I recently watched the movie “Living Proof”  about the drug herceptin that saved my life.  You can watch the movie online hereand I’ll just tell you I am the woman “Barb” who had a complete cure.  My tumors were completely gone with herceptin and chemo.  It is a miracle drug for me and thousands of women around the world.

What you need to know is that women in Canada and Europe had to beg and take legel action to get herceptin.  What you also need to know is that many of these women were given only months to live.  Not very long to battle the government to get life-saving medicine.   Here’s one woman’s story.

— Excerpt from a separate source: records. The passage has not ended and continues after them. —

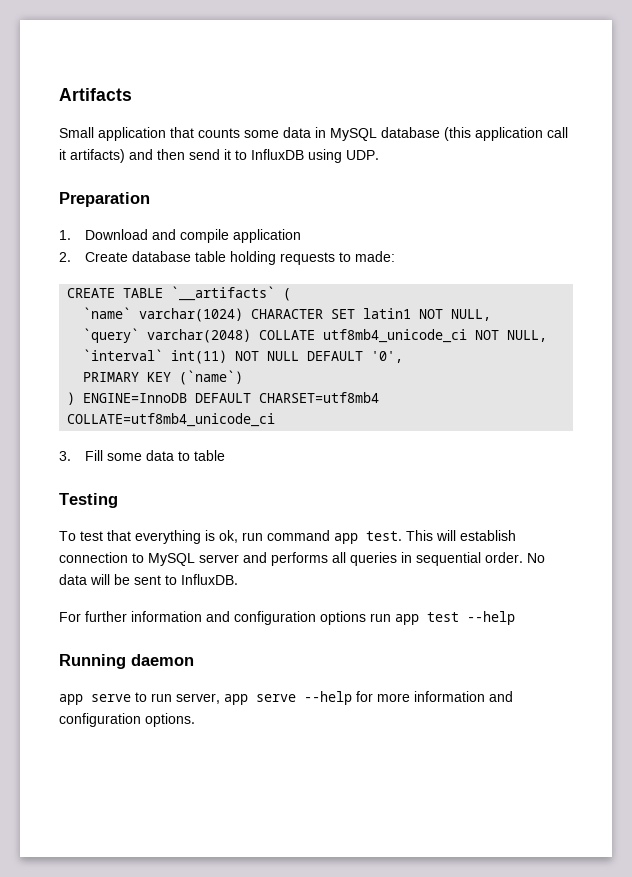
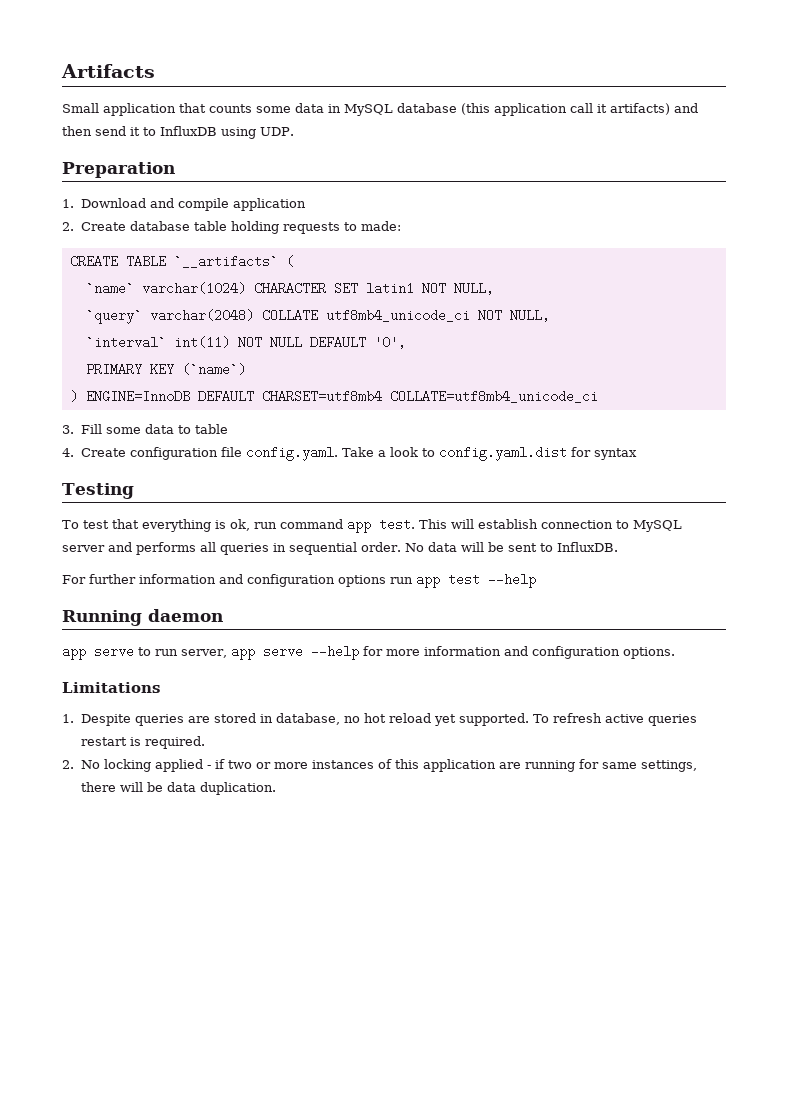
(226, 455) none -> [62,446,638,461] // 4. Create configuration file config.yaml. Take a look to config.yaml.dist for syntax
(195, 720) none -> [62,682,160,693] [62,713,698,726] [80,736,205,749] [62,759,697,772] [80,782,276,795] // Limitations // 1. Despite queries are stored in database, no hot reload yet supported. To refresh active queries restart is required. // 2. No locking applied - if two or more instances of this application are running for same settings, there will be data duplication.

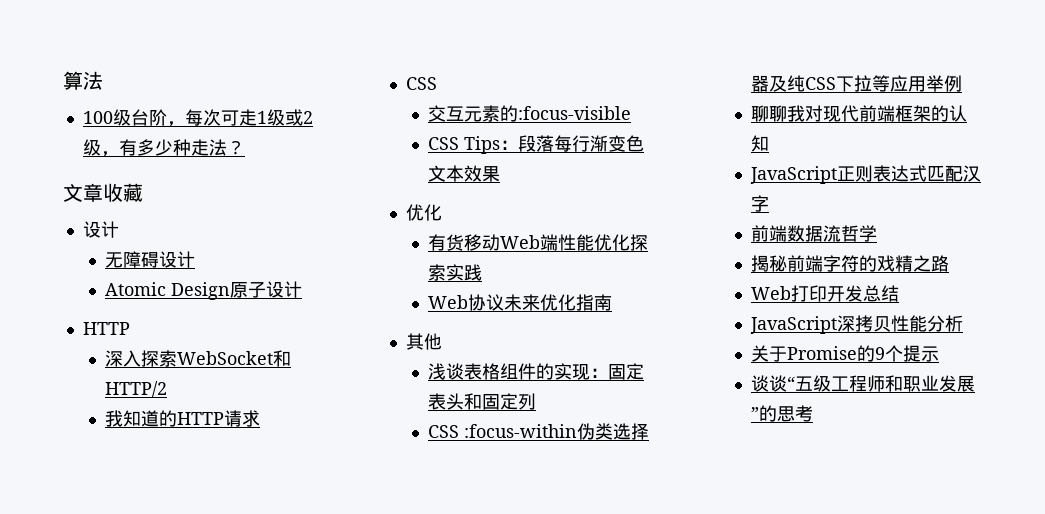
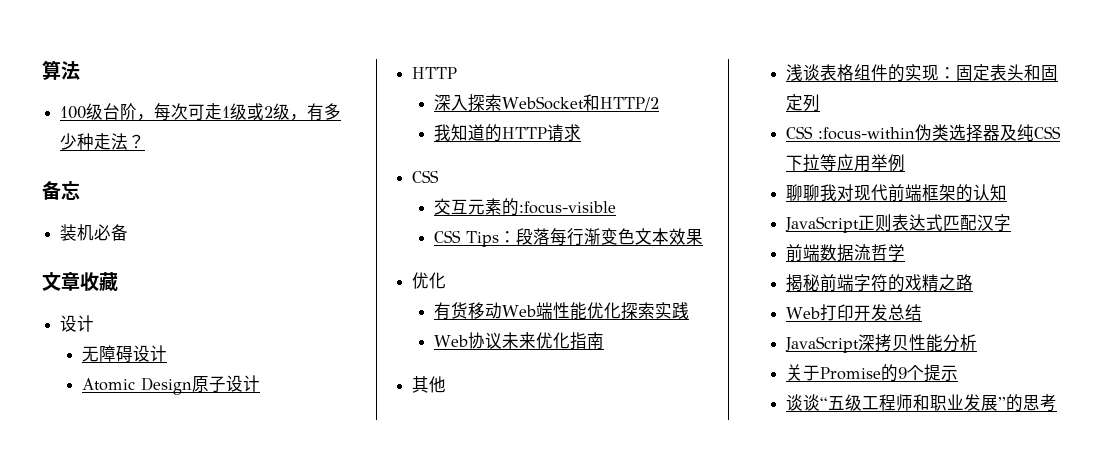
(245, 147) none -> [42,181,80,200] [60,224,129,241] // 备忘 // 装机必备

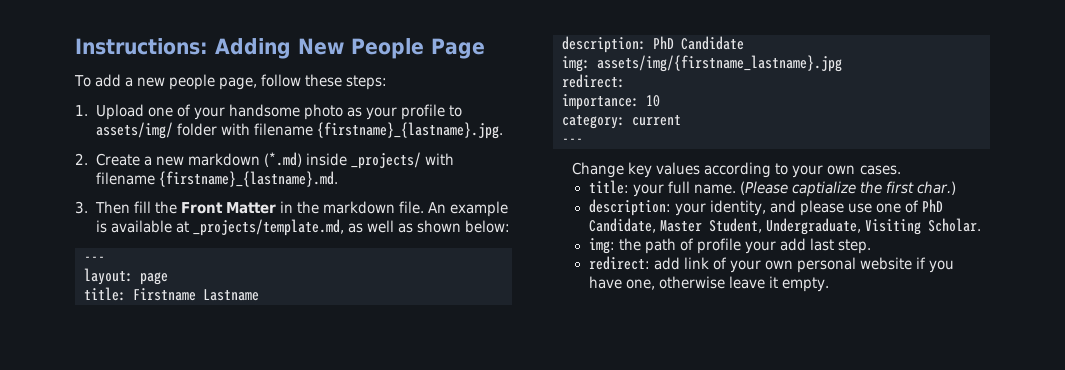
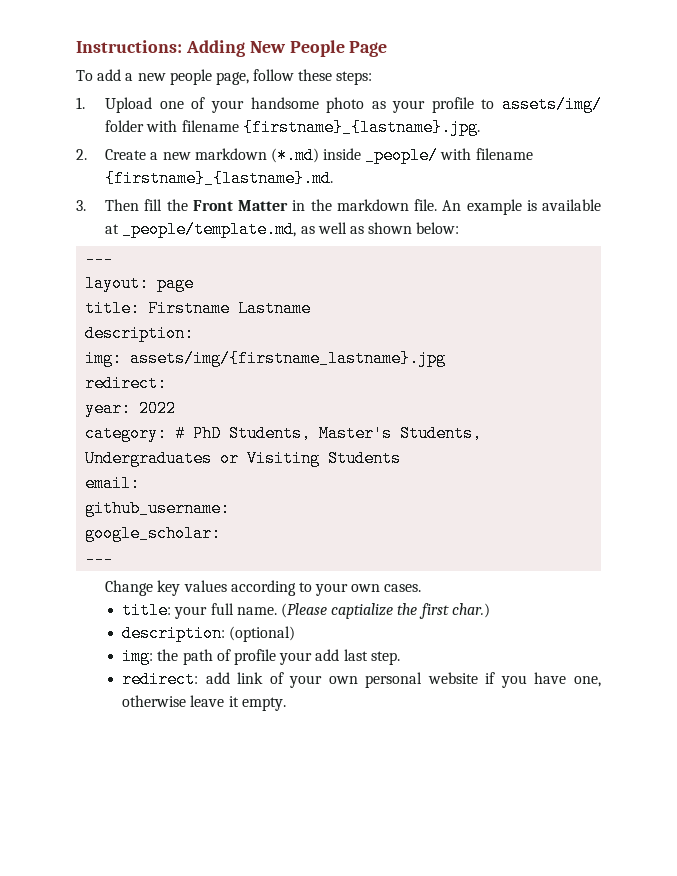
[350,152,421,169] _projects/ -> [365,147,439,164] _people/
[192,219,344,236] _projects/template.md, -> [122,221,297,238] _people/template.md,
[653,36,744,50] PhD Candidate -> (195, 333) none
[562,94,660,110] importance: 10 -> [85,400,177,417] year: 2022
[632,115,681,126] current -> [175,425,483,442] [85,450,402,467] [85,475,141,492] [85,500,231,517] [85,525,222,542] # PhD Students, Master's Students, Undergraduates or Visiting Students // email: // github_username: // google_scholar:
[674,199,944,216] [588,218,981,235] your identity, and please use one of PhD Candidate, Master Student, Undergraduate, Visiting Scholar. -> [229,626,296,642] (optional)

I’m not trying to scare you, and we certainly know the FDA has its own issues….but having universal health care means more government bureaucracy and more government control deciding what drug you can and can’t have.  Do you want the government deciding you shouldn’t have herceptin when it is the only option you have to save your life?  Here’s a whole article that touches on more concerns with universal health care.  Herceptin is a very expensive drug….and because it was so expensive….France (WHO #1 pick for health care in the world) did not want to approve it.  Not because it didn’t save lives, but because it was too expensive!  How’s that for making sure everybody has health care!  Let’s dumb it down to make sure everybody gets it! 

This should matter to you when you vote because one out of six women will get breast cancer and one out of three people in the US will get cancer.   Your friend, your mother, your child…..maybe even you!

I want to know that if I need good health care quickly I have it available to me…..and for the most part I do.  I want to know that if my child gets cancer or is injured that I will get the scans and the drugs I need to proceed with the very best life-saving treatment possible.  I don’t know of one emergency room in the US that would turn me away if I brought my seriously ill child to them.

It does matter to me that so many people in the US are uninsured.  But the truth is….even if you aren’t insured you will still get treated in the US.  Bankruptcy is always a possibility…..although unlikely with the assistance out there if you’re willing to do paperwork.  Bronson Hospital has paid our bill twice when we had difficulty with our deductible. 

The health care crisis has more to do with cost and insurance than it does with the quality of care.  I like the McCain plan because it addresses the problem of COST and the need for competition, not just a fair playing field.  Mandating a fair playing field when there isn’t a need for one means universal coverage which means slow care and government deciding on our medicine based on cost which will result in inadequate care for everyone. 

Even U of M told me they only financially assist those with NO health coverage at all.  So I was left with a $3,000 bill from my deductible.  Did I like that bill?  No…..but I liked the idea of living a lot more and set up a payment plan.

“Spreading the wealth” sounds really great…..but it might not be as good as it sounds if you look closely.  I for one don’t want the government more involved in my health decisions from what drugs are available to me to vaccinating my children. 

Thanks for letting me air my concerns and happy voting!